*問題文:*
******
しかし、不老不死への渇望は自分自身のゲノム配列を持つ細胞が永久に生き残るだけで満たされるものではありません。少なくとも自分自身が持つ精神世界が永遠に維持され、刺激を受け入れることができ(インプット)、それに対して適切な反応をすることができること(アウトプット)が含まれるでしょう。

つまり、脳を中心とした中枢神経系と、それに対するインプットとアウトプットが正常に機能している状況を永遠に維持する必要性があります。それを考えただけでも不老不死の実現は極めて困難であると言わざるをえません。

(※1)ヒーラ細胞と発音する。Henrietta Lacksという女性患者の子宮頸部腫瘍から採取された生検標本をもとに樹立された培養細胞株。ヒトにおいて初めて株化に成功した例となる。この細胞株を用いて、子宮頸がんの原因ウイルスが解明され、2008年のノーベル生理学・医学賞の対象となっている。翌2009年の同賞はテロメアに関する研究が対象になり、その研究の中でもHeLa細胞が活用されている。輝かしい功績を持つ細胞であるが、本人に知らされることなく採取・樹立された背景があり、個人情報の保護やインフォームド・コンセントの観点から、大きな問題に発展したこともある。
******
*練習問題 1:* 不老不死についての文章によると、HeLa細胞はだれの子宮頸部腫瘍から採取された生検標本をもとに樹立されましたか。
*練習問題 2:* 不老不死についての文章を、最後の文の続きから書き継いでください。
項目は、不老不死についての文章とは関係がありません。
******
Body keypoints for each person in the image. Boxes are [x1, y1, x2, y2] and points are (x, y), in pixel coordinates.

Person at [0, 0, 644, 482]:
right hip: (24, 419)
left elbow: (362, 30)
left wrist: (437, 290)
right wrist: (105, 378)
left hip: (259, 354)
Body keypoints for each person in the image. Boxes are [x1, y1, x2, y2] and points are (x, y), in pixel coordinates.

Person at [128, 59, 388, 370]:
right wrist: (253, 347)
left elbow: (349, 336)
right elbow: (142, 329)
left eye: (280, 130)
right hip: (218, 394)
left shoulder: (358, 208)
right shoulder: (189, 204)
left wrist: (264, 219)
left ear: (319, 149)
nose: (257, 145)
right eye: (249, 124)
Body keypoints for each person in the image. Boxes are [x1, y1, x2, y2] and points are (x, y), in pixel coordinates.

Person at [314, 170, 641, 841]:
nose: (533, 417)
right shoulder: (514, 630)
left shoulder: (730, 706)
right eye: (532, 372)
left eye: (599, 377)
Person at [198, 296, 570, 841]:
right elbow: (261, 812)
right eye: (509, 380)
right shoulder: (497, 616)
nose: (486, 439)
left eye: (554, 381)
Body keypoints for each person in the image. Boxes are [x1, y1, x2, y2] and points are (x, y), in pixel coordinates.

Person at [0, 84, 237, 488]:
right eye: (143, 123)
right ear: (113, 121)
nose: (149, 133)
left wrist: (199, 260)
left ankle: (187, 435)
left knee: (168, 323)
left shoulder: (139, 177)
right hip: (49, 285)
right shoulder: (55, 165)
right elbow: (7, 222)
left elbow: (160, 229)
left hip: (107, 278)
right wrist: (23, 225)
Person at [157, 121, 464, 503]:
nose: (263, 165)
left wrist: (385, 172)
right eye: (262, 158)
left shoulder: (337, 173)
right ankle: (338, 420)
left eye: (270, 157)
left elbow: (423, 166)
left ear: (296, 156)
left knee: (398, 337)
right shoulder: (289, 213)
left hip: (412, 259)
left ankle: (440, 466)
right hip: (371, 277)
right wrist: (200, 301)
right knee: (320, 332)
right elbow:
******
*解答 1:* Henrietta Lacksという女性患者です。

*解答 2:*
損傷が蓄積されていく神経細胞

時間とともに、私たちの細胞は適切に機能したり分裂したりする能力を失います。このプロセスは「セネセンス」(※2)と呼ばれます。それは脳細胞にも当てはまります。時間の経過とともに、紫外線、放射線、化学物質、通常の代謝プロセスで発生する活性酸素などから私たちのDNAは損傷を受けます。

(※2)細胞が一定の回数分裂すると、その細胞の分裂能力が失われ、増殖が停止する現象を指す。この状態の細胞は死んでいるわけではなく、一定の活動を続けている。セネセンスを経た細胞は、分泌物の変化や形態の変化など、様々な特徴を持つ。最終的には炎症反応の促進や組織の再生の妨げとなるなど、様々な負の影響を及ぼすようになる。